Irgendwie erinnerten
sie seine weichen Gesichtszüge an jemanden, den sie kannte, aber ihr wollte
beim besten Willen nicht einfallen, an wen. Katharina bedankte sich verlegen:
„Es geht schon. Ich wollte mich mit einer Freundin treffen, glaube ich.“ „Sie glauben?“, forschte der elegant gekleidete Junge und blickte ihr dabei
noch tiefer in die Augen. Katharina versuchte trotz ihres eng sitzenden Mieders
durchzuatmen und hob zu einem neuerlichen Erklärungsversuch an: „Also, ich bin
mir nicht mehr ganz sicher, ob wir uns jetzt vor dem Eingang treffen wollten
oder drinnen beim Riesenrad!“, gestand sie ihr inneres Debakel.
„Das ist allerdings ein kleiner Unterschied, zumal sich heute vor dem Riesenrad
bestimmt viele Menschen einfinden werden.“, vermutete Markus. „Ja, ich hab gelesen, dass heute das Jubiläumsfest für die englische Königin
statt finden wird.“, rief sie sich das Plakat von vorhin in Erinnerung. Der junge
Mann dachte ganz offenbar über eine Lösung des Problems nach und hakte behutsam
nach: „Um wieviel Uhr wollten Sie Ihre Freundin treffen?“
Katharina schluckte
mit leerem Blick. Um wieviel Uhr? Ja, das war eine gute Frage. Irgendwie schoss
ihr plötzlich die Zahl 6 durch den Kopf, die sie dann auch spontan nannte.
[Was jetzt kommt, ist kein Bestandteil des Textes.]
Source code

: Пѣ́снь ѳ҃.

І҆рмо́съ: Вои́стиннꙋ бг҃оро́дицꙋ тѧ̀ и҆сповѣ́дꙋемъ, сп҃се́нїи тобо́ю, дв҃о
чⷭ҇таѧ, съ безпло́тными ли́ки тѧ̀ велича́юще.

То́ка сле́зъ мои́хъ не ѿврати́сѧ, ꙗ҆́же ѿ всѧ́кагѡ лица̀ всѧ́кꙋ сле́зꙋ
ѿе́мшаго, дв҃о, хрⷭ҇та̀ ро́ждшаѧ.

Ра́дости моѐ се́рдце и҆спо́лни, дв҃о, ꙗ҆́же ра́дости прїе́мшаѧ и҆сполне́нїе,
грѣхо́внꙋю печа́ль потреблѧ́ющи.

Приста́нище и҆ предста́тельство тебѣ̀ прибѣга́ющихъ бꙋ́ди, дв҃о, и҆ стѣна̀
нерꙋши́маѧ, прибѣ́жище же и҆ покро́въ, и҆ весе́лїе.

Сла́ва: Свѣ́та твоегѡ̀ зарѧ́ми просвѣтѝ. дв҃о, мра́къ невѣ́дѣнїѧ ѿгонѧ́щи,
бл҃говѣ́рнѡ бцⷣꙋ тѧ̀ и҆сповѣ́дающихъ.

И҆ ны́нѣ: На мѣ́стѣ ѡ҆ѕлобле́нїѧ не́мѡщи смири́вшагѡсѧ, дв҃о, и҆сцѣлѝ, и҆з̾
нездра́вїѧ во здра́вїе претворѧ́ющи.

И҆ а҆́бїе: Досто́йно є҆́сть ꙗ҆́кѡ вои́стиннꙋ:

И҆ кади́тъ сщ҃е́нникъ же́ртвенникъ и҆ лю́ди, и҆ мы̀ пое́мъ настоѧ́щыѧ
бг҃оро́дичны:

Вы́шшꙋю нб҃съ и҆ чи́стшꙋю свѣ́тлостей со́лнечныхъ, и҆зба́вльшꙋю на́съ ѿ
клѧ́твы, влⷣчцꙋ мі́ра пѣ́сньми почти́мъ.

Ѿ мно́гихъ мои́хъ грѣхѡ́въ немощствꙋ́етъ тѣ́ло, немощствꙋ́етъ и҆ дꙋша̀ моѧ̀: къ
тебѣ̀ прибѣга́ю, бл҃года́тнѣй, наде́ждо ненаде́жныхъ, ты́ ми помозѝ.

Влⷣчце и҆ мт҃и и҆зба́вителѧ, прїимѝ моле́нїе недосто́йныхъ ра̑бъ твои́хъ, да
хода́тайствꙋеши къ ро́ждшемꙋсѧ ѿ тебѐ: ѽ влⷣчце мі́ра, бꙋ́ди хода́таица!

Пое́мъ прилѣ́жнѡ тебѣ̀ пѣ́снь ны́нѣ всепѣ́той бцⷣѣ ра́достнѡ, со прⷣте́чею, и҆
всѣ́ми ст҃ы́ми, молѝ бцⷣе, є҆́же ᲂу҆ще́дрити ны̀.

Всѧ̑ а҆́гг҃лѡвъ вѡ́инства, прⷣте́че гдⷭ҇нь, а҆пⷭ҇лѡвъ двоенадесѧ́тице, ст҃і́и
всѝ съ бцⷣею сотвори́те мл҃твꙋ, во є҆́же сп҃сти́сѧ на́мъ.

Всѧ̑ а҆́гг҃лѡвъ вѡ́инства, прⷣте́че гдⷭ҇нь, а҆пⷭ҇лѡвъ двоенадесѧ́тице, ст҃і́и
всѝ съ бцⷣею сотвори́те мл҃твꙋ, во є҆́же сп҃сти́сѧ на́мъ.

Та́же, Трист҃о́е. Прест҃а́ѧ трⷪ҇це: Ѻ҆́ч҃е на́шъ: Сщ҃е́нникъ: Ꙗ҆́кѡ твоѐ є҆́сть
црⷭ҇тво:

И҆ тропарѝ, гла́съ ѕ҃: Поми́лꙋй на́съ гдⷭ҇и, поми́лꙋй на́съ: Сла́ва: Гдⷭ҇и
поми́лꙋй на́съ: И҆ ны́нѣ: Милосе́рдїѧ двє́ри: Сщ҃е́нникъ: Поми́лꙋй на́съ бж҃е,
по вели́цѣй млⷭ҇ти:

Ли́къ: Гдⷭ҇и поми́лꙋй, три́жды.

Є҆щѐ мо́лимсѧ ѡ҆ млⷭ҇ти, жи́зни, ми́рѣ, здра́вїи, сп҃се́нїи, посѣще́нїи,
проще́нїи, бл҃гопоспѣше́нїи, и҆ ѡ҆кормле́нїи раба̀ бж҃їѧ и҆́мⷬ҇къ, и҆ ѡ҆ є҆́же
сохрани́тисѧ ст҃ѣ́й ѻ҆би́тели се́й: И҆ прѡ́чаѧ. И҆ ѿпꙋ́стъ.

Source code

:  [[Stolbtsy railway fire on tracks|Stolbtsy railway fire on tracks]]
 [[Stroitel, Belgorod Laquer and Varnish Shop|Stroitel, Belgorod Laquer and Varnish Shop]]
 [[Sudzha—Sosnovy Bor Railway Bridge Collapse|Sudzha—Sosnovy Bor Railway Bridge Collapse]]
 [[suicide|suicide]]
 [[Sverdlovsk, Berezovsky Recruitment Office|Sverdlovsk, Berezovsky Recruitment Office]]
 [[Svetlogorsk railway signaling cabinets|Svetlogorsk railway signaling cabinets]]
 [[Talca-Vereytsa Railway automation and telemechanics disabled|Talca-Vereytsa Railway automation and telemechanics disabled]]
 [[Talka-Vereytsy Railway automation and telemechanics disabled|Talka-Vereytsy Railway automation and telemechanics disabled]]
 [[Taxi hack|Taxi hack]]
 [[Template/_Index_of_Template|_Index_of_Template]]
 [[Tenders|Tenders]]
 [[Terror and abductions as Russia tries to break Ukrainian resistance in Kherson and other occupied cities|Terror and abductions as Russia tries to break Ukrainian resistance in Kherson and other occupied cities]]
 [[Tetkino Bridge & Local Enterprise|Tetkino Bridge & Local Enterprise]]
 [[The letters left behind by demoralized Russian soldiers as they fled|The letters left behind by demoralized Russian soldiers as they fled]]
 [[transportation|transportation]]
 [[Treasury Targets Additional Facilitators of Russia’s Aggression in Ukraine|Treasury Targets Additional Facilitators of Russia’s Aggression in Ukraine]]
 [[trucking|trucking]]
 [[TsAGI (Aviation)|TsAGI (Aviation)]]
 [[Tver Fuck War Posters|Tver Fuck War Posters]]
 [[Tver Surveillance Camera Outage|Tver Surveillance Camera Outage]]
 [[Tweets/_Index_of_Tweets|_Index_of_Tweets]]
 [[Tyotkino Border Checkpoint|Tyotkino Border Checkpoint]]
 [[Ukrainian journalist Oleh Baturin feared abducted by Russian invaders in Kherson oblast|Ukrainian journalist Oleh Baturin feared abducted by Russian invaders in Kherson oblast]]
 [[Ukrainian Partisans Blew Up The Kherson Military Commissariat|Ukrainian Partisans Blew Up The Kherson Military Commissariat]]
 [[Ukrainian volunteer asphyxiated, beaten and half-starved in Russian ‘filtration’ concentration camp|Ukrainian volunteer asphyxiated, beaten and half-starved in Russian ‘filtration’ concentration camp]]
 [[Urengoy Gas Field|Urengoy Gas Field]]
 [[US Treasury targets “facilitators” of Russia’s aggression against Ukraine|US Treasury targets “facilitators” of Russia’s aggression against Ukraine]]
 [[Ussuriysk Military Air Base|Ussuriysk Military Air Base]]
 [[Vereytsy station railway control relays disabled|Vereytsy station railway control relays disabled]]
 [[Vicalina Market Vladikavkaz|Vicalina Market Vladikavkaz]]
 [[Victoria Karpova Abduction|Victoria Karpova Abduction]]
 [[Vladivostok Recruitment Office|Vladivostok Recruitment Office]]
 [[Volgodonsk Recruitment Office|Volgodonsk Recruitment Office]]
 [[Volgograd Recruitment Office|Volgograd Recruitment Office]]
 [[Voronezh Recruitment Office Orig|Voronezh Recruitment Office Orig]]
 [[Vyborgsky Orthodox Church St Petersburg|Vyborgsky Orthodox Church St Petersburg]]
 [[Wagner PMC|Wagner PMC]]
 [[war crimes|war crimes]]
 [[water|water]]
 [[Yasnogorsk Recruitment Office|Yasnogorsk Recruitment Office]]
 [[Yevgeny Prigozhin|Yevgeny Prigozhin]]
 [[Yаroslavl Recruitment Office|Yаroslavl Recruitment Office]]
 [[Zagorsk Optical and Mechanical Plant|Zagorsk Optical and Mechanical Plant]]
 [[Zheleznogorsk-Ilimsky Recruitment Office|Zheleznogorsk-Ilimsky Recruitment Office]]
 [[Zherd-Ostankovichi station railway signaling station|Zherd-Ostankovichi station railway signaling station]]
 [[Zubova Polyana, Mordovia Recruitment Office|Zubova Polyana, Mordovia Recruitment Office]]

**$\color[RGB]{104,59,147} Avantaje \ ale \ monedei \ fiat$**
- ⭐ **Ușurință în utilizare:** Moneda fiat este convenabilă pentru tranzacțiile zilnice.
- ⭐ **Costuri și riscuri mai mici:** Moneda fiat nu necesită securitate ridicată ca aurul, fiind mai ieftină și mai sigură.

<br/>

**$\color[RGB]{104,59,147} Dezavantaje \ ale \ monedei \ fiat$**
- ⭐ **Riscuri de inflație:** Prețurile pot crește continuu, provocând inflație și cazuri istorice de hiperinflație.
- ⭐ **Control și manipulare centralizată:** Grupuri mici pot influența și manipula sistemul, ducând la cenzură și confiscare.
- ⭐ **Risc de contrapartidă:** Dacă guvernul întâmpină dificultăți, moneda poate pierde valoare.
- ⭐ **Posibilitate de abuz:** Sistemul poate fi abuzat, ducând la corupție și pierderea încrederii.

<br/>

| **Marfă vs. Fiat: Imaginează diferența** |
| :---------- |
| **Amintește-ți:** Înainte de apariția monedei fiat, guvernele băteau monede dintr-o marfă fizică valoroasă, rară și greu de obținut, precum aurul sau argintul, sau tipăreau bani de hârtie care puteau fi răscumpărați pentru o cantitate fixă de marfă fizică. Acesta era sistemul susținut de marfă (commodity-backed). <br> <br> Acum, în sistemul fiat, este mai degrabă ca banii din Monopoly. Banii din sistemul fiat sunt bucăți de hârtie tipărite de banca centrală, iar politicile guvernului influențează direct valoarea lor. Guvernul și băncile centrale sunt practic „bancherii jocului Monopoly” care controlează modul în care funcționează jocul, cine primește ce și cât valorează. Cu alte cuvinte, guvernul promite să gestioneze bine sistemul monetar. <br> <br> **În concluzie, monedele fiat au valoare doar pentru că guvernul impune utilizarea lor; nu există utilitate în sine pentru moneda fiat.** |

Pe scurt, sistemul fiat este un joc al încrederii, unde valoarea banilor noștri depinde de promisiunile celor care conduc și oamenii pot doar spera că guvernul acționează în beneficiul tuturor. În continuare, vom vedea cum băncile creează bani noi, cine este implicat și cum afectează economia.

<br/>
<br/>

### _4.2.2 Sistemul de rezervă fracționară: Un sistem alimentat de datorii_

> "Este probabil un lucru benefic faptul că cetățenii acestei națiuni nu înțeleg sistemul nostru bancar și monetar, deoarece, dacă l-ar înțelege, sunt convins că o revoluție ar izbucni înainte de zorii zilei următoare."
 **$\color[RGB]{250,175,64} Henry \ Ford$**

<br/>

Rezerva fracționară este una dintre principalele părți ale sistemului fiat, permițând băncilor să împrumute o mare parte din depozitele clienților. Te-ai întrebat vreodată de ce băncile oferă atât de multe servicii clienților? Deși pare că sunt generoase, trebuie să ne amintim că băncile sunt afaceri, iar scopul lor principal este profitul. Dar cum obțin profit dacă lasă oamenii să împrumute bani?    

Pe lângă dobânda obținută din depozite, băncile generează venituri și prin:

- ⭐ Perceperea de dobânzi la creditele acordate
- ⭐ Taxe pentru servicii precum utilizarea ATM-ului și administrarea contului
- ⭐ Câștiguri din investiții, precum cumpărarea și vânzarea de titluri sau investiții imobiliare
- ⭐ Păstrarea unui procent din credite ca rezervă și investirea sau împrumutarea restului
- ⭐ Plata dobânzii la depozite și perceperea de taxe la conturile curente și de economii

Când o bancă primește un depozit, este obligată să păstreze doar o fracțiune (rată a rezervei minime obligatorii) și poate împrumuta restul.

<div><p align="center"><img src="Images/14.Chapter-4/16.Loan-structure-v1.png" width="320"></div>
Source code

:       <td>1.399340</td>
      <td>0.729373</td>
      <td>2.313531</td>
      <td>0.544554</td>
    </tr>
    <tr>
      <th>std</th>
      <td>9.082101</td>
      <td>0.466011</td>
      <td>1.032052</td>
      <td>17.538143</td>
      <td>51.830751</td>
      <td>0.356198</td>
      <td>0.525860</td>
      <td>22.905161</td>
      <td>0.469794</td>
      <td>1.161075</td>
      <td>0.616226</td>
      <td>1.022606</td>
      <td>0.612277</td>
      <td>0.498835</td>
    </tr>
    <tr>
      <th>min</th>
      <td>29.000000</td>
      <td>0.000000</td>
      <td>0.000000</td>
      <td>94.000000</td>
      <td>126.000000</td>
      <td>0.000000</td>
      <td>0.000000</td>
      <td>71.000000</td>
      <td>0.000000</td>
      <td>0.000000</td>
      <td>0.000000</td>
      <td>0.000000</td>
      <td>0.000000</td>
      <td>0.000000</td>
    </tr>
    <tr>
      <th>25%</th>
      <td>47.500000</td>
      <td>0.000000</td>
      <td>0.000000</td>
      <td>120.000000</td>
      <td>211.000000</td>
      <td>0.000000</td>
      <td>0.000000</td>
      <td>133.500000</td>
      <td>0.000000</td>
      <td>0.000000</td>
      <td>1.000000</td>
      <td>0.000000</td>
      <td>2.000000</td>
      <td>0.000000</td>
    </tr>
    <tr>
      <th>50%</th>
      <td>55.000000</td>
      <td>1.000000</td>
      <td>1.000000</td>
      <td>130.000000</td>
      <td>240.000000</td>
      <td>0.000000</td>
Der
adrett gekleidete Gentleman wiederholte die angegebene Uhrzeit und fand es nun
an der Zeit, sich bei der hübschen Lady offiziell vorzustellen: „Gestatten,
mein Name ist Markus Friedmann“
„Ähm, sehr erfreut, ich heiße Katharina. Katharina Schwarz.“, vervollständigte
sie ihren Namen etwas zögerlich.
Markus Friedmann ließ seine hellblauen Augen
zwischen dem verwirrten Mädchen und dem Eingangsportal hin und her schweifen,
bis er ihr schließlich seinen wohlgemeinten Vorschlag unterbreitete: „Also,
wenn Sie erlauben, dann würde ich Sie gerne einladen.“ „Nein, danke, das müssen Sie nicht. Ich zahle meinen Eintritt schon selbst!“,
antwortete sie selbstbewusst, obgleich sie natürlich nicht wusste, wie sie die
fehlenden Kreuzer aufbringen sollte.
Ihr galanter Verehrer lehnte aber
kategorisch ab und begründete dies mit einem guten Argument: „Mademoiselle
Katharina, mich kostet der Eintritt gar nichts. Ein sehr guter Bekannter meines
Vaters, Herr Ludwig Gottsleben, gibt heute Nachmittag da drinnen eine
Vorstellung. Ich würde Sie gerne dazu einladen.“ Katharina lächelte verlegen
und wollte den jungen Mann, der sich so um sie bemühte, nicht abweisen. Geschmeichelt
über so viel Höflichkeit und Charme willigte sie schließlich ein. Er bot ihr seinen
Arm als Geleit an und schritt mit ihr durch den großen Rundbogen.
Sie betraten tatsächlich das Tor in eine andere Welt. Vor ihnen tat sich eine
zauberhafte Lagunenstadt auf, die von smaragdfarbenen Baumriesen umringt war,
deren dichtes Blätterdach sich erhaben über die Giebel der Paläste breitete.
Katharina stockte für einen Moment der Atem so fasziniert war sie von der
architektonischen Sinfonie aus venezianischen Bogenfenstern, Erkern und
Balkonen.
Zudem roch es herrlich nach dem saftig-frischen Grün der umliegenden
Wiesen, in denen kleine Palmen und Farne ihr exotisches Flair verbreiteten. Aber
auch die blühenden Ziersträucher am Wegesrand entfalteten ihr angenehmes
Bouquet. Die beiden „Venedig-Reisenden“ erklommen eine steinerne Treppe, die sich
zwischen zwei prunkvollen Palästen nach oben schlängelte. Markus und Katharina
erreichten eine hochgewölbte, venezianische Stiegenbrücke, von der aus sie über
einen der vielen Kanalarme blicken konnten. Das darin gefangene Wasser wand
sich auf der einen Seite aus einem schmalen Gässchen und verschwand einige
Meter weiter flussabwärts unverhofft hinter einem prunkvollen Palazzo.
„Unglaublich!“, staunte Katharina und konnte ihren Blick von dem künstlich
geschaffenen Kanal kaum wenden. „Es gibt noch mehr zu sehen.“, lächelte Markus geheimnisvoll und führte die
beeindruckte Mademoiselle auf der anderen Seite der Treppe wieder nach unten.